#### Task inputs
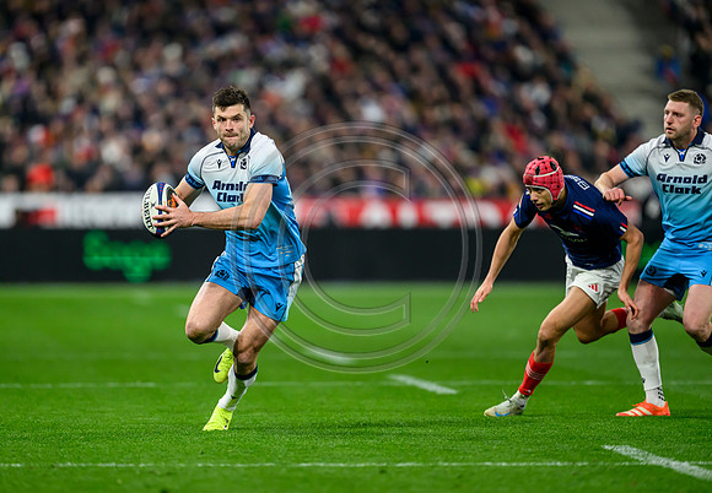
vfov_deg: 3.4
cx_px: 334
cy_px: 252
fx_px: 8405
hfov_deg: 4.9
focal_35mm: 420
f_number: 2.8
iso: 3200
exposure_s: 1/2500
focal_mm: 400
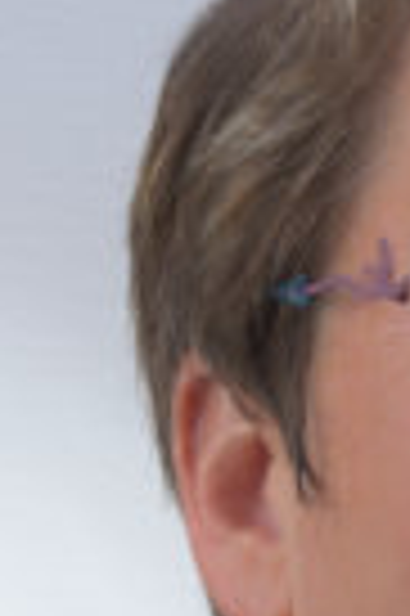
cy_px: 643
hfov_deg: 3.8
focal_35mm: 362
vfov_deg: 5.7
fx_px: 6199
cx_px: 595
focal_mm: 66
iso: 100
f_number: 8
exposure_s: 1/160
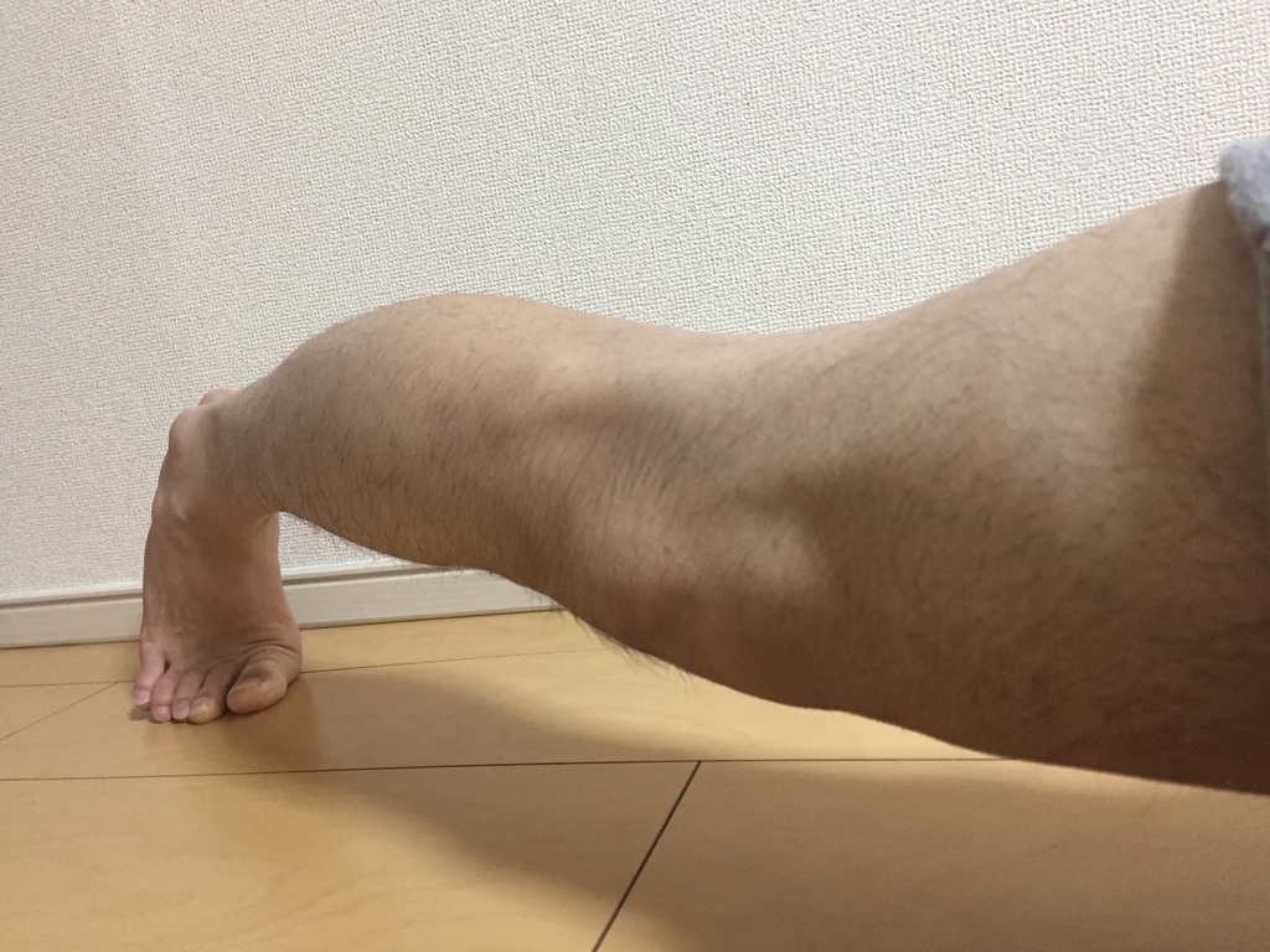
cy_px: 476
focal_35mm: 29
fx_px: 1064
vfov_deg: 48.2
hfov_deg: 61.7
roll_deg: +9.1
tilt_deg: -8.1
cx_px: 635
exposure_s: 1/30
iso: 160
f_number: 2.2
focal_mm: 4.15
########
Work instructions:
All of the lines above must be printed again exactly, and no picture may appear in the copy.

Answer box:
vfov_deg: 3.4
cx_px: 334
cy_px: 252
fx_px: 8405
hfov_deg: 4.9
focal_35mm: 420
f_number: 2.8
iso: 3200
exposure_s: 1/2500
focal_mm: 400
cy_px: 643
hfov_deg: 3.8
focal_35mm: 362
vfov_deg: 5.7
fx_px: 6199
cx_px: 595
focal_mm: 66
iso: 100
f_number: 8
exposure_s: 1/160
cy_px: 476
focal_35mm: 29
fx_px: 1064
vfov_deg: 48.2
hfov_deg: 61.7
roll_deg: +9.1
tilt_deg: -8.1
cx_px: 635
exposure_s: 1/30
iso: 160
f_number: 2.2
focal_mm: 4.15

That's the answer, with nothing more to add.